Opium smoking dates back to at least the 17th century, and the country has one
of the highest rates of opiate addiction in the world.
Shisheh — a
high-purity crystalline methamphetamine — has become the second most popular
drug after opium among young people seeking an escape from social and economic
hardship.
However, addiction
is increasingly spreading across all social classes and affecting a rising
number of women — a trend triggering alarm in the government.
The problem was
first revealed in a 2011 study on the prevalence of addiction, says Zahra
Bonianian, an adviser to the state-run Drug Control Headquarters for women and
family affairs. “It was when we realised that the number of married female
addicts was going up, the age of addiction going down while the educational
level [of addicts] was high.”
The roots of the
problem lie in the social change bubbling beneath the surface of
Iranian society. Young adults, steeped in new ideas gleaned via the internet
and social media, are increasingly rebelling against the traditional and
Islamic strictures to which their parents conformed and seeking to emulate what
they see as more modern norms.
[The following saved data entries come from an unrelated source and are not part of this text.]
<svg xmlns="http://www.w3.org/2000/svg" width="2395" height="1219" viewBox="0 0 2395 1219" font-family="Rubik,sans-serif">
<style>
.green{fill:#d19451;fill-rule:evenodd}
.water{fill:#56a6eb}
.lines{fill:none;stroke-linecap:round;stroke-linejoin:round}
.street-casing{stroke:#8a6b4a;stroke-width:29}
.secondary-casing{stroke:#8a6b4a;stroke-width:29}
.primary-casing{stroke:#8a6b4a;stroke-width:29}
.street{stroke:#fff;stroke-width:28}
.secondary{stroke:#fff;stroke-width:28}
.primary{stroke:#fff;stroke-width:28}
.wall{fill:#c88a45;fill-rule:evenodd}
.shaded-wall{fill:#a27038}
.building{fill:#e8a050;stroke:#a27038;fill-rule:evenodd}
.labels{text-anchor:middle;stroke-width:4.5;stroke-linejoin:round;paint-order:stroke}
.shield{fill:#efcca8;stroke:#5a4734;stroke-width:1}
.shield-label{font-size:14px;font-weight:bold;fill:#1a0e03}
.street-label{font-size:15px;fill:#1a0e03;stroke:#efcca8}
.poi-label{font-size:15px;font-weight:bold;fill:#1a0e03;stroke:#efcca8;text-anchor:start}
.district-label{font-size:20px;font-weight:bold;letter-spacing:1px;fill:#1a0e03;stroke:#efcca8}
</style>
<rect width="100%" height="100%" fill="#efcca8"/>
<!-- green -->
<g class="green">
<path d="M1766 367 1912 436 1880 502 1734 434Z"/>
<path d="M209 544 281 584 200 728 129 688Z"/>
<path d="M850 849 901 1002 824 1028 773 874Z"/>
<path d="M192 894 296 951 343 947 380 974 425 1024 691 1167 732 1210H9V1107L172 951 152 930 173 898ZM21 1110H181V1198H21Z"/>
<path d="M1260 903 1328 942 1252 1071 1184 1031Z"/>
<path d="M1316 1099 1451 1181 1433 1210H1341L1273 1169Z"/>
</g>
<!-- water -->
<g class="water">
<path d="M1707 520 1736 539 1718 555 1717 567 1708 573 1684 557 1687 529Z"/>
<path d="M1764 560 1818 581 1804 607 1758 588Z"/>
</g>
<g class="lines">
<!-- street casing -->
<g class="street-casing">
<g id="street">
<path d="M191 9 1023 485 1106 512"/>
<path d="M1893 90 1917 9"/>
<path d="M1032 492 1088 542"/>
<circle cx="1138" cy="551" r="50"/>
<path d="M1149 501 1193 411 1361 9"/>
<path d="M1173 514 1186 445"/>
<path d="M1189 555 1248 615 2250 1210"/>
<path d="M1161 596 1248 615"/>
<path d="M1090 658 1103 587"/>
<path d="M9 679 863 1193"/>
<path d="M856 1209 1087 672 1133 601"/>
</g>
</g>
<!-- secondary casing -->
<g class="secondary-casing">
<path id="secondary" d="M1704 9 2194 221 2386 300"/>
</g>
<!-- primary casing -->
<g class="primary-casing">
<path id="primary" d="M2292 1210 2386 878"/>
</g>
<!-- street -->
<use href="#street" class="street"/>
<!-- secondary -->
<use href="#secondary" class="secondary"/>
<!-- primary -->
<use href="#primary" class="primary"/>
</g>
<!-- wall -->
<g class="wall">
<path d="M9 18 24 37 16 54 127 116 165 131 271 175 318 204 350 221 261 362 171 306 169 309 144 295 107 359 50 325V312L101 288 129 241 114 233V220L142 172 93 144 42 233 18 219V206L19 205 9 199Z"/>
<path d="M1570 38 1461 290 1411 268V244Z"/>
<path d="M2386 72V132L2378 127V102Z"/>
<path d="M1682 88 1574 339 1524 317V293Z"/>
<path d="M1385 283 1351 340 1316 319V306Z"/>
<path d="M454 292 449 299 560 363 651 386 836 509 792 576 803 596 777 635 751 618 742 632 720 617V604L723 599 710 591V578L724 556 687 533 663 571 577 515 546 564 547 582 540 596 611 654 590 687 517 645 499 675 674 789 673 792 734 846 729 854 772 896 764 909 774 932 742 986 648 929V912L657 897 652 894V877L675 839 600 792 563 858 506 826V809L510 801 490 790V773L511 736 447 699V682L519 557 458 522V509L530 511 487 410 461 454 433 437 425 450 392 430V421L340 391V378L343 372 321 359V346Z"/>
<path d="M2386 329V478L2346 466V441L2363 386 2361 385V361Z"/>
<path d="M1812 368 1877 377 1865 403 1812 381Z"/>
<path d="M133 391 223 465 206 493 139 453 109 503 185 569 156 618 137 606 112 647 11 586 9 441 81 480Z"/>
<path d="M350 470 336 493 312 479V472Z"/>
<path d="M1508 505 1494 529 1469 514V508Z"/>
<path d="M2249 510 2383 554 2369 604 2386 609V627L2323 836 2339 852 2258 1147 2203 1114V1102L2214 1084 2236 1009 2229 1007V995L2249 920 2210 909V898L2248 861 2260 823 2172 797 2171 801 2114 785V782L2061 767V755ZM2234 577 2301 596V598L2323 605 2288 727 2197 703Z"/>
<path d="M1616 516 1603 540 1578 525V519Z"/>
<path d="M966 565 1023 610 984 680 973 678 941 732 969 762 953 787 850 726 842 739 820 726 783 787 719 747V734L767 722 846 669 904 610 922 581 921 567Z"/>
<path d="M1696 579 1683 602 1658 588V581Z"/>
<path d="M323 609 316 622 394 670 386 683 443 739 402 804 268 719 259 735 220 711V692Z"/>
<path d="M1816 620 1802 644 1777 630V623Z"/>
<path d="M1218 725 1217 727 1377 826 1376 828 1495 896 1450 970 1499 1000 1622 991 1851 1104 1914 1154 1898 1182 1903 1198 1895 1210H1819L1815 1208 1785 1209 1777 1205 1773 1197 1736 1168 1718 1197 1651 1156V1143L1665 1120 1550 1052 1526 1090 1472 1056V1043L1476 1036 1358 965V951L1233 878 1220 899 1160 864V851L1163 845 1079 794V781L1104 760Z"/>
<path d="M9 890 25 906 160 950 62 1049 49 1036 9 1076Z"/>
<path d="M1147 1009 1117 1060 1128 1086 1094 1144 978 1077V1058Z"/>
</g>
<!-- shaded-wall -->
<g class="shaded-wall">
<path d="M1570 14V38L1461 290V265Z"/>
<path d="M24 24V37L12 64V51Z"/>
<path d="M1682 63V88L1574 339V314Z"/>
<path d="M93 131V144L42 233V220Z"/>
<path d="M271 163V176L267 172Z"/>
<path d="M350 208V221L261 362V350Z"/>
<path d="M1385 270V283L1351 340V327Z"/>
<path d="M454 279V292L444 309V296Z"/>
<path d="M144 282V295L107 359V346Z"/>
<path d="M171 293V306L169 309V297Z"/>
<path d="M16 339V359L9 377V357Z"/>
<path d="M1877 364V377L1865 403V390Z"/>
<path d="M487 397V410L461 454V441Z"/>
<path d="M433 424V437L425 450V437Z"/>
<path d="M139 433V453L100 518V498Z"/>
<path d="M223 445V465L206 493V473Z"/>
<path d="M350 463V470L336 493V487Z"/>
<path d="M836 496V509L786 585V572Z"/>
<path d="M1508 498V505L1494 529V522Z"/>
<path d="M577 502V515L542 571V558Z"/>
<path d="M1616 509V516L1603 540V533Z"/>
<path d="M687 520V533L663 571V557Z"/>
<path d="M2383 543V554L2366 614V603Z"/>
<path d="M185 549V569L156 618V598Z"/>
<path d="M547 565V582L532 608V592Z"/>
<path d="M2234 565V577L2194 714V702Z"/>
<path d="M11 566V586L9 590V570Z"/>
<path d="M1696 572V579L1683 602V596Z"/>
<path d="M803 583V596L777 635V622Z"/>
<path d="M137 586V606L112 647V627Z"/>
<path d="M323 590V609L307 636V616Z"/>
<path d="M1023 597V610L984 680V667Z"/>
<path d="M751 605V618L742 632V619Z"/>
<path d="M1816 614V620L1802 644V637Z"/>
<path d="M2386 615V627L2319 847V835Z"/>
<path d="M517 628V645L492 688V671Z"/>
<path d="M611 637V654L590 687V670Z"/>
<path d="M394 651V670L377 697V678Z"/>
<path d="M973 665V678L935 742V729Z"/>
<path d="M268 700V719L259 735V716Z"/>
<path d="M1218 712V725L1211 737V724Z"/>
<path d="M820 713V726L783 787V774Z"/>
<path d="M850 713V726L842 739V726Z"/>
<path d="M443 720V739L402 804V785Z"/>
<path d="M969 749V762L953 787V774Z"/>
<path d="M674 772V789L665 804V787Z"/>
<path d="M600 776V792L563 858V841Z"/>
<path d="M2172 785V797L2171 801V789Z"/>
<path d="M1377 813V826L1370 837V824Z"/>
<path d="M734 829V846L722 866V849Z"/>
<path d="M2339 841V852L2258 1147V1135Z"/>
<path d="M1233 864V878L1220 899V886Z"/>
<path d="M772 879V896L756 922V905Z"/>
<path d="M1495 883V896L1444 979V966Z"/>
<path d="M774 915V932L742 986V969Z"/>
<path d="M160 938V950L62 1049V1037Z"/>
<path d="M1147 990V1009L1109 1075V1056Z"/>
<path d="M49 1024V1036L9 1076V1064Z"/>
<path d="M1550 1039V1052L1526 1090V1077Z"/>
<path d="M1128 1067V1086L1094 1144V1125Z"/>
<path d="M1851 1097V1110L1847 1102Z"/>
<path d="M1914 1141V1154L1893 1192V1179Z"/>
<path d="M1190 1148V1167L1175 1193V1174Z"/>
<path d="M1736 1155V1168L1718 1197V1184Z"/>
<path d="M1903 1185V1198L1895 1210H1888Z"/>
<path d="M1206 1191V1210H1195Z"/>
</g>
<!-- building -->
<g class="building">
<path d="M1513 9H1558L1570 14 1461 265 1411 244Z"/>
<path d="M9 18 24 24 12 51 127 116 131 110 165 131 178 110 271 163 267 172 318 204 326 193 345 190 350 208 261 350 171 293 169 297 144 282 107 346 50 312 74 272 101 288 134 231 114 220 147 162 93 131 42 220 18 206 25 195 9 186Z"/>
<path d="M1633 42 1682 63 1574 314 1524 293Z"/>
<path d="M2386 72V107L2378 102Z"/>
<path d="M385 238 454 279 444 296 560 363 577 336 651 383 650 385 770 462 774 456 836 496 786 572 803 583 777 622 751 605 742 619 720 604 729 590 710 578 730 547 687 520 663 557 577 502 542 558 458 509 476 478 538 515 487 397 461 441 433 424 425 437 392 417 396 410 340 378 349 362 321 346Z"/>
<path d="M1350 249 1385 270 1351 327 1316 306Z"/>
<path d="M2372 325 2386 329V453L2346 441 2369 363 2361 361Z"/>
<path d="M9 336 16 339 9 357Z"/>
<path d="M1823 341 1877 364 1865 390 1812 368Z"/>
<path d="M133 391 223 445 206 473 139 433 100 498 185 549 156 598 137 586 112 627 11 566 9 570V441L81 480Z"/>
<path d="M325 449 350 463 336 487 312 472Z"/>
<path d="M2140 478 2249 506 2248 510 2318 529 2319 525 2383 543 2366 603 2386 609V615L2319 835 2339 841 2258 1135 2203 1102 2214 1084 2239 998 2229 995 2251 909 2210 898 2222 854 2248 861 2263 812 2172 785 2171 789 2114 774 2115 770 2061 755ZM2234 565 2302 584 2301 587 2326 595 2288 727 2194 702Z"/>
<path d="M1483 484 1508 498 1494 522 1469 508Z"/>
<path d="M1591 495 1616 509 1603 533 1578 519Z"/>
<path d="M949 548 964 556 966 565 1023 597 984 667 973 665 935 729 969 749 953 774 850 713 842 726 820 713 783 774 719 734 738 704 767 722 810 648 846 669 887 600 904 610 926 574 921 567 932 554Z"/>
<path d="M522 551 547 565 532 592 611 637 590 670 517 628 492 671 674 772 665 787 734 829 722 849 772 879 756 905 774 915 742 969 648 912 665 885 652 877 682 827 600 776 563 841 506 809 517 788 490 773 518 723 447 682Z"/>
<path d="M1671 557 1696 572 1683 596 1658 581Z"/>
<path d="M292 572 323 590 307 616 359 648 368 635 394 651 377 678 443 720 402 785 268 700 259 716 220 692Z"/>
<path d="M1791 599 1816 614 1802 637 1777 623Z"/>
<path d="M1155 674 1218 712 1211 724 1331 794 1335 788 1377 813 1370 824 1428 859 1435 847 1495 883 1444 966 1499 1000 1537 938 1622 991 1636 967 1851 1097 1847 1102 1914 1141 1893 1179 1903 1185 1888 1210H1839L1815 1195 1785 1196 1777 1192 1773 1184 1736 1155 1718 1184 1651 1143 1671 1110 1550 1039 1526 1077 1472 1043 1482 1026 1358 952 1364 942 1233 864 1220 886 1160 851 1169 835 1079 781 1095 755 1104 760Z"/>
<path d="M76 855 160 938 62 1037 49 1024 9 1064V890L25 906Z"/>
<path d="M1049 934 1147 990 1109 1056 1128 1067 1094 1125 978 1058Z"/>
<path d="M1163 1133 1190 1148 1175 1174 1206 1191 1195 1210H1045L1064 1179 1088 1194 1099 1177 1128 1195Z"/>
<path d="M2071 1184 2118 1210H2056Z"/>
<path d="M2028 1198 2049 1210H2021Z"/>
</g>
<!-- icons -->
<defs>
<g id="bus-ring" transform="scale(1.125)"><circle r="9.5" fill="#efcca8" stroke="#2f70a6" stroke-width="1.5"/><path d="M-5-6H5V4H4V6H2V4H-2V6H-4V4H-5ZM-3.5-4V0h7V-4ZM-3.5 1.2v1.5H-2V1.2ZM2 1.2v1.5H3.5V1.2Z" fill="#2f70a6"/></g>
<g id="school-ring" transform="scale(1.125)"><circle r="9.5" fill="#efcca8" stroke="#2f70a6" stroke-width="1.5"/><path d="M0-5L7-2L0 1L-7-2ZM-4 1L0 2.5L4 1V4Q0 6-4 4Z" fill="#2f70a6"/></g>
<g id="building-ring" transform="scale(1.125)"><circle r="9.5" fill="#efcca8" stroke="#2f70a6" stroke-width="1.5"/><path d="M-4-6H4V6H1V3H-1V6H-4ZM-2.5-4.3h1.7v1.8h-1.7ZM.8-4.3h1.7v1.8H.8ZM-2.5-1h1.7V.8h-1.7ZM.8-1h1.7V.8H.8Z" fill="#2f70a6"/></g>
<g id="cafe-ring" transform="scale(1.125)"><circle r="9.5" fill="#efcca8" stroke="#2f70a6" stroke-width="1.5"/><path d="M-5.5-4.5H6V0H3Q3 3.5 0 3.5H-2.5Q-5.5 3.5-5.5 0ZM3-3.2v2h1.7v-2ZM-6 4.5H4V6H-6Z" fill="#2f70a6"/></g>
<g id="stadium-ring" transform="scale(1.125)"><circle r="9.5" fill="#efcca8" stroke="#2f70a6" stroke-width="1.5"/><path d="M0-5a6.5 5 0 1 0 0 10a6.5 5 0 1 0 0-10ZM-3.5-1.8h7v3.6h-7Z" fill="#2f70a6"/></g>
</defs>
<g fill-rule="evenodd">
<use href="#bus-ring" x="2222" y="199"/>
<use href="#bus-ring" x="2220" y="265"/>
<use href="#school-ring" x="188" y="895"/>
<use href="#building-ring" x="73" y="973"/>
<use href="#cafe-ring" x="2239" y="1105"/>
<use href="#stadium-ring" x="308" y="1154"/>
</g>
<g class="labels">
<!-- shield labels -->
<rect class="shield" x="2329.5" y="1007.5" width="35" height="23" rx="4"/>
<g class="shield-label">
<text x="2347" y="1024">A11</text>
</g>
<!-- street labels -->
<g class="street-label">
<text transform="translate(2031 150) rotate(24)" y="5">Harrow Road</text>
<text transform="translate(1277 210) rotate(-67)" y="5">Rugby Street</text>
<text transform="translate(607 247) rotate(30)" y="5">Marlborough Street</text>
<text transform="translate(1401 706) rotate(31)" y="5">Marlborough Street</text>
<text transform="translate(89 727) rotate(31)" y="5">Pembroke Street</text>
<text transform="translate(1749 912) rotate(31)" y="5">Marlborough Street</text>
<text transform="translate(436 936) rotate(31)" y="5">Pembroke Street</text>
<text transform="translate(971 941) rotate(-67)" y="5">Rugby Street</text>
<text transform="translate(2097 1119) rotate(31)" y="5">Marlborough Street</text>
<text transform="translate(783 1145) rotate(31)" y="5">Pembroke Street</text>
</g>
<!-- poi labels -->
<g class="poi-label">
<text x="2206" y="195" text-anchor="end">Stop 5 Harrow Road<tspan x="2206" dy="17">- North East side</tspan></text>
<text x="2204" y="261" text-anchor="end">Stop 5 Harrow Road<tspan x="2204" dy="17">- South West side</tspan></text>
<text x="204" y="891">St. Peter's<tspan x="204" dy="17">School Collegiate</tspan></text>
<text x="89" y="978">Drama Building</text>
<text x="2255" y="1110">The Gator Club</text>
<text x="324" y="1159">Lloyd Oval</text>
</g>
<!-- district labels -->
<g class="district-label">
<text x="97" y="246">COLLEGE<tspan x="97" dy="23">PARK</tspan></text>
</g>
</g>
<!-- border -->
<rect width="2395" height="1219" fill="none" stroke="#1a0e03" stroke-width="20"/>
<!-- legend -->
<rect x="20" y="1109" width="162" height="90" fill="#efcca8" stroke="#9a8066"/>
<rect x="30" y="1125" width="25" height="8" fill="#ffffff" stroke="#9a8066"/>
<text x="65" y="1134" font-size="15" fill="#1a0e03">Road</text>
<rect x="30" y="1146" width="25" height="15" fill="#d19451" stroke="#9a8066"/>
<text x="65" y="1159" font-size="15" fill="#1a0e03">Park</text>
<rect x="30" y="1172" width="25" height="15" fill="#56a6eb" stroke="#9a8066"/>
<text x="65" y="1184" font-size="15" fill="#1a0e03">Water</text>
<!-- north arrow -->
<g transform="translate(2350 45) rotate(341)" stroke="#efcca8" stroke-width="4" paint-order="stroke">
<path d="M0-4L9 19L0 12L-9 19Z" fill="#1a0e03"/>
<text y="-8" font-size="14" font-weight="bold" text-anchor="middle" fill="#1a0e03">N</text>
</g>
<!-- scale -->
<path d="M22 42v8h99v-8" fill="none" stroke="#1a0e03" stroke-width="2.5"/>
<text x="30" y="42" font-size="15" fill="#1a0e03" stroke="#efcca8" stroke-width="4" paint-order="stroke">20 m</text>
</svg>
In recent years, the divorce rate in Iran has
risen and marriage and birth rates have fallen.
At the same time,
the Islamic regime has improved women’s access to higher education, and they
now account for more than 60 per cent of graduates.
But young women in
particular find themselves caught between increasing freedoms and educational
opportunities on the one hand and the conservative values of their elders on
the other.
“Girls and boys
under 25 years old largely enjoy equal freedom in terms of social and
educational activities, but girls have a more gloomy perspective, [seeing] more
responsibilities ahead,” says Amir-Hossein Yazdani, a professor of psychology.
Highly educated
girls “do not enjoy equal job opportunities, or they feel under pressure to
behave like a traditional woman”, he says. “This is fanning fresh tendencies to
addiction.”
Mahsa is
emblematic of this trend. “I had big dreams, but they were all destroyed,” she
says. Graduating from a high school for top students, her family forced her to
marry at the age of 18. The couple had a son but the marriage ended in divorce
after a year and Mahsa took refuge in drugs. Her ex-husband has stopped her
from seeing her son in recent years.
She went to
university and studied psychology but ended up at a Tehran addiction treatment
centre last year with a drug habit that was costing her 1m rials ($37) a day.
After five months
of treatment she is considered clean. But fearful of social pressure, she is
refusing to return to her family in Arak, a conservative city in central Iran.
“I’ll stay at this
centre hoping that my parents will sell everything and agree to move to
Tehran,” she says, clad in tight black shirt and leggings and wearing make-up
and orange nail polish. “In that small city, everybody knows I was an addict. I
am shy to [leave the house].”
Iranian officials
and experts have been warning in recent months that the speed at which
addiction among women is growing is rising.
The latest
official figures indicate the number of female addicts has almost doubled since
2007, with women making up 9.3 per cent of Iranians affected. More than 50 per
cent of addicted women used drugs for the first time between the ages of 15 and
19.
Abbas Deilamizade,
chairman of the Asian Drug Demand Reduction NGOs Association — an umbrella
group for 32 regional organisations — warns that the country’s social welfare
system is not geared to helping female addicts.
“A lot needs to be
done to help the treatment of women,” he says. “We still do not have enough
rehabilitation centres and prevention programmes for women, and there is no
plan [for it] in the country’s social security system.”
Some experts argue
this is because women have been seen as a lower priority than men because they
make up fewer than 10 per cent of Iran’s addicts.
But Ms Bonianian
warns against complacency. “The addiction of women may not be as high as men’s.
But if fathers are like ceilings who give protection to the family, mothers are
like columns who keep the family together,” she says. “If columns collapsed,
the ceiling would fall down too, and there would be no home to live in.”